День за днем его обширное городское хозяйство возвращалось к жизни, как тяжелораненый, к которому постепенно возвращаются силы. Олейник остановил лошадей у какого-то длинного низкого здания, окна которого уже стеклили.
— Наша колбасная фабрика. Мы бы ее хоть завтра пустили… все дело за сырьем. Пока будем делать из сырья, которое доставят заказчики.
Они побывали по дороге и на фабричке, и в уцелевшей городской библиотеке (крыша, крыша течет, попортятся книги, сегодня же прислать кровельщиков, пускай с разрушенных домов снимают железо), и в сапожной починочной мастерской, где два инвалида скучали без починочного материала (ах, торготдел такое простое дело не может наладить), и в общежитии для приезжающих («Ну, слушайте, что же вы тюфяки не можете сеном набить? Ведь сено есть, тюфяки есть, койки есть… вот чтобы к вечеру было десять коек готово. Я заеду — проверю!»), и лошади снова вытягивали из грязи размытой ночным дождем улицы скрипучий экипаж.

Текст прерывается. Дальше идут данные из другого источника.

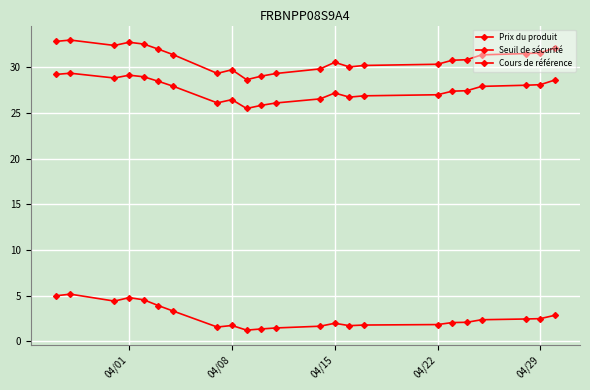

How many categories are shown in the chart?

23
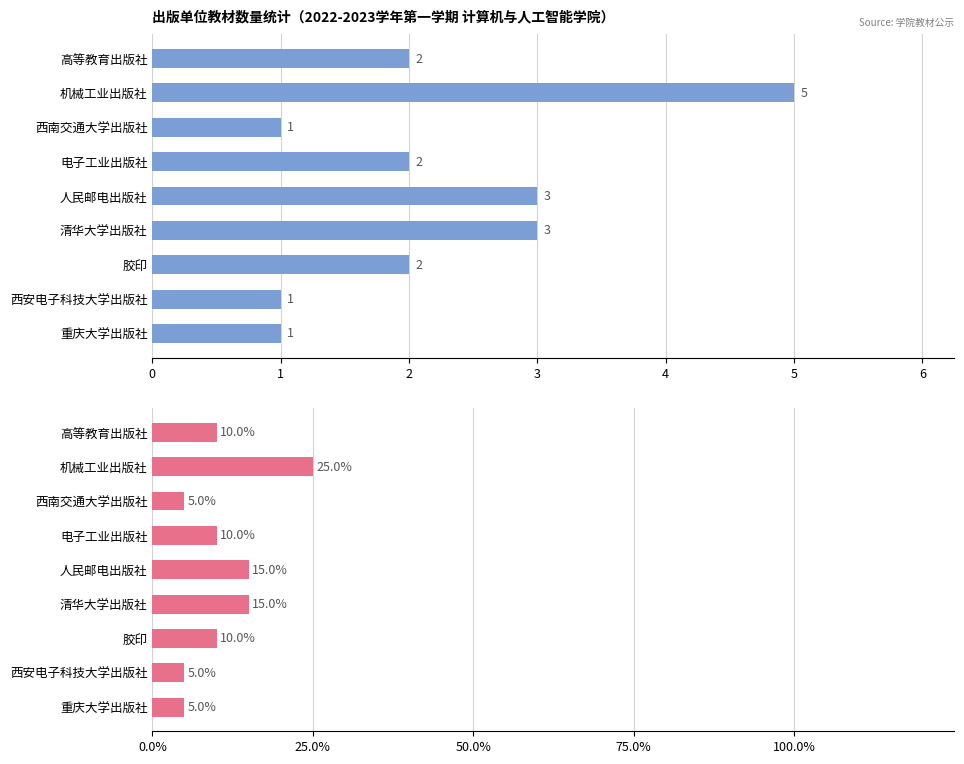

What is the average value of the 教材数量 series?

2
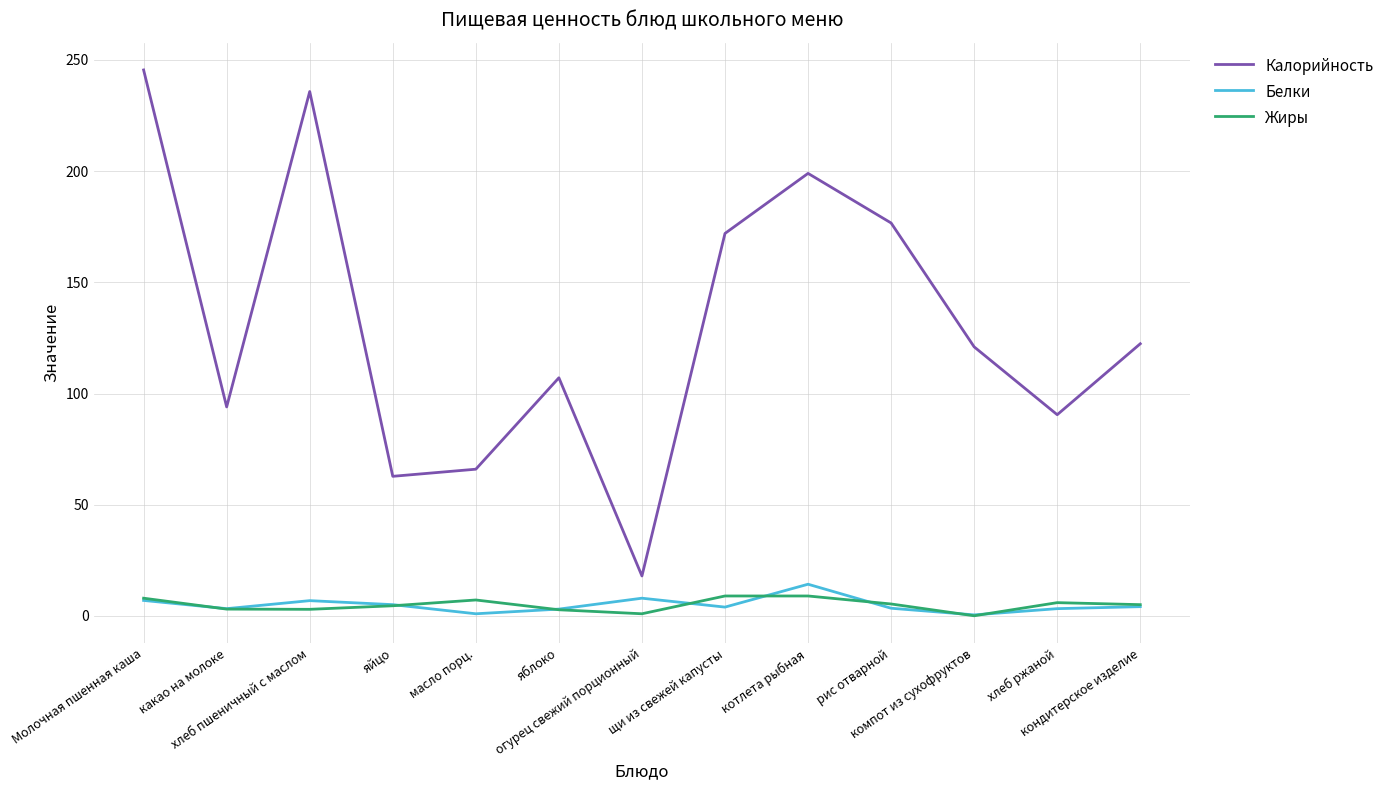

Which series has the widest spread of values?

Калорийность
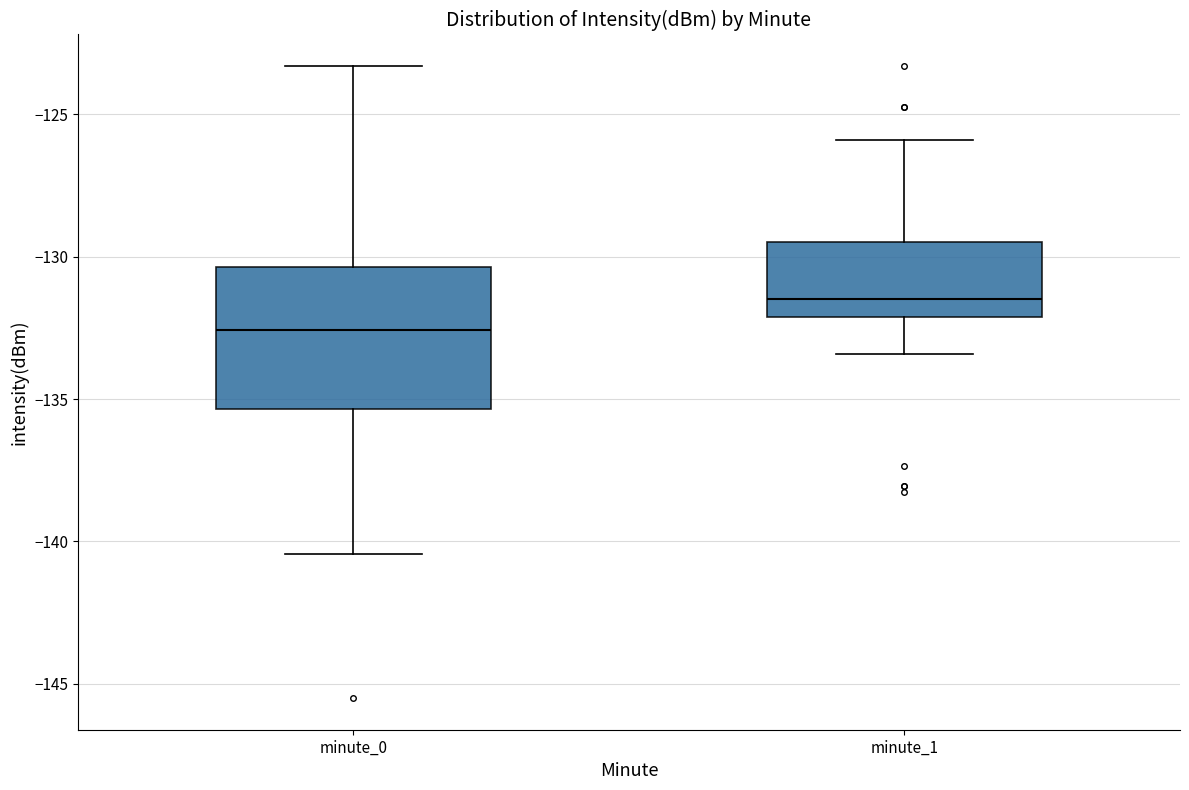

Which box's median line is the lowest?

minute_0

— Теперь заедем позавтракаем, — предложил Олейник. — Кстати, столовую нашу посмотришь.
Столовая была уже налажена, на столиках стояли даже горшки с какими-то чахлыми цветочками (подожди, застеклим оранжереи, будут и цветы), они сели за столик в углу.
— Ну, как ты теперь? Суровцева будешь искать? — спросил Олейник, отламывая корочку хлеба: видимо, натощак объезжал он свое хозяйство. — Постой, — добавил он вдруг, — ведь ты же шахтер из Донбасса?
— Нет, из Кривого Рога, — поправил его Макеев.